*GOAL OF THE EXERCISE*
Search the records for the word "number" and report each line that has it.

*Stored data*
------------------------------

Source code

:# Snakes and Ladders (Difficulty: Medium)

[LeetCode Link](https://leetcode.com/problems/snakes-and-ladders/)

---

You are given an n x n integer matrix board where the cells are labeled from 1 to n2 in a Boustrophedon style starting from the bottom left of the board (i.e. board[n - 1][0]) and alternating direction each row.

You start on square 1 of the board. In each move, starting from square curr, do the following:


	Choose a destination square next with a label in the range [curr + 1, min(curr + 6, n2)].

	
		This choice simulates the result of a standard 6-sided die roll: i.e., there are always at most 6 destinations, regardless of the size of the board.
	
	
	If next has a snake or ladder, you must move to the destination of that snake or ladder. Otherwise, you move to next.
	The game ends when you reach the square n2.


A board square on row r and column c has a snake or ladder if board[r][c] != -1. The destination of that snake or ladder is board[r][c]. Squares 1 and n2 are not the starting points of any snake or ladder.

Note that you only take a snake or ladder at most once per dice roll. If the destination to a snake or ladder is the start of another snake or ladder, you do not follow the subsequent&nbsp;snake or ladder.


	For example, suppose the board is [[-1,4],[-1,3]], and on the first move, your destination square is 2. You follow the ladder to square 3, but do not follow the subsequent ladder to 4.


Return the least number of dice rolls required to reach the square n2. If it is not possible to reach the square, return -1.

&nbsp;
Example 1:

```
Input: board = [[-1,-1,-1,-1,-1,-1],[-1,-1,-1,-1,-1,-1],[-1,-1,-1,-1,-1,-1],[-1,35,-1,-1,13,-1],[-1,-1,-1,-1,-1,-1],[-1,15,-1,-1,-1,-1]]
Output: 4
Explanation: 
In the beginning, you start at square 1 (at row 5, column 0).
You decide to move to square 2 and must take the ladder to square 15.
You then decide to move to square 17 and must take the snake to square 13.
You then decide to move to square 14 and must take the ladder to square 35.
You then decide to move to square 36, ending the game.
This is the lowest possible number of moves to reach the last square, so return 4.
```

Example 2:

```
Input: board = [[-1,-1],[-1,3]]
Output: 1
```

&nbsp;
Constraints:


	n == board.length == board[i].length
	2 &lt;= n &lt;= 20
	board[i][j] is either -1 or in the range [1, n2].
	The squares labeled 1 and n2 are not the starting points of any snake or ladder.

------------------------------

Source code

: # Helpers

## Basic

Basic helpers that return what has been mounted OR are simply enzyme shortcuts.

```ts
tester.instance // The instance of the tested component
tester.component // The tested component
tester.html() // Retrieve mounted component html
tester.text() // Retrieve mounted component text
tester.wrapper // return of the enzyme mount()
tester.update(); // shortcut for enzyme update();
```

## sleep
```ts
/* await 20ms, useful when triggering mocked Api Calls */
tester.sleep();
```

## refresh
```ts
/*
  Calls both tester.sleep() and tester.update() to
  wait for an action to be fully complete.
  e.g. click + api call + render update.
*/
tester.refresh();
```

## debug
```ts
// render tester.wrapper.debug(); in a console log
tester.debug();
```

------------------------------

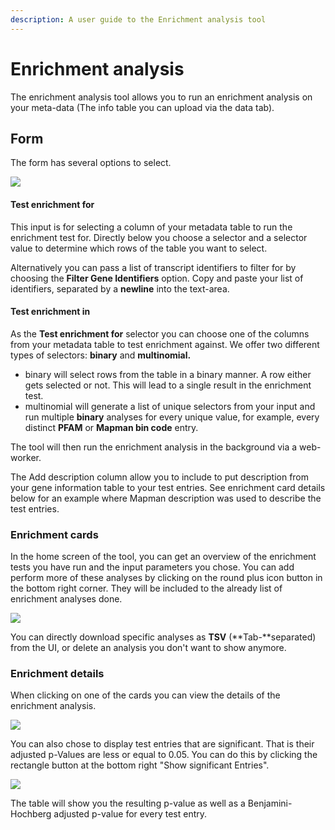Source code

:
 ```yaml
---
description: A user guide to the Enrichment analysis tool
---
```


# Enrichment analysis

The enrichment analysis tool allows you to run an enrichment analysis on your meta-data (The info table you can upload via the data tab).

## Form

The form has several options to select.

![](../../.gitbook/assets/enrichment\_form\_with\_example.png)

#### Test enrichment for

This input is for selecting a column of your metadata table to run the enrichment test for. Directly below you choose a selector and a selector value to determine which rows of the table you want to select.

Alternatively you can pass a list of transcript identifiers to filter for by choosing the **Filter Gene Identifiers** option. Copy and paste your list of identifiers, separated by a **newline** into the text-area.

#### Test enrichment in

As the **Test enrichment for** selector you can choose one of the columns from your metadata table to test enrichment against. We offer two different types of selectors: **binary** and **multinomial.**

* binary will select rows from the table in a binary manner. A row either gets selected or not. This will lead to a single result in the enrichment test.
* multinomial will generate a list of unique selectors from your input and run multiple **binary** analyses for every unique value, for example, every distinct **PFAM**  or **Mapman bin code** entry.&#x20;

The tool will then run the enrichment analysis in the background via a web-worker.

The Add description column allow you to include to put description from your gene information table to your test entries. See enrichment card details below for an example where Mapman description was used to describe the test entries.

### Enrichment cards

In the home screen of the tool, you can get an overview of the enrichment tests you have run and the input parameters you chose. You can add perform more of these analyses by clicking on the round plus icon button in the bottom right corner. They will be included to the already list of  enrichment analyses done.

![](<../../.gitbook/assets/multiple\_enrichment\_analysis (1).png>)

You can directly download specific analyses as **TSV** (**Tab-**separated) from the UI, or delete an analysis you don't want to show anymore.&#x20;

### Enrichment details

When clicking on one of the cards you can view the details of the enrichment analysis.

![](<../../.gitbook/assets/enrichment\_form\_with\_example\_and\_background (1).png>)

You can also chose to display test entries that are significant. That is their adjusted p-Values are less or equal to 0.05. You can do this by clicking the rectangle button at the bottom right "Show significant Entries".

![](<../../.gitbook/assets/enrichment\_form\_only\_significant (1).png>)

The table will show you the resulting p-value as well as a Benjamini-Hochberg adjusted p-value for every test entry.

------------------------------

*RESULT*
Return the least number of dice rolls required to reach the square n2. If it is not possible to reach the square, return -1.
This is the lowest possible number of moves to reach the last square, so return 4.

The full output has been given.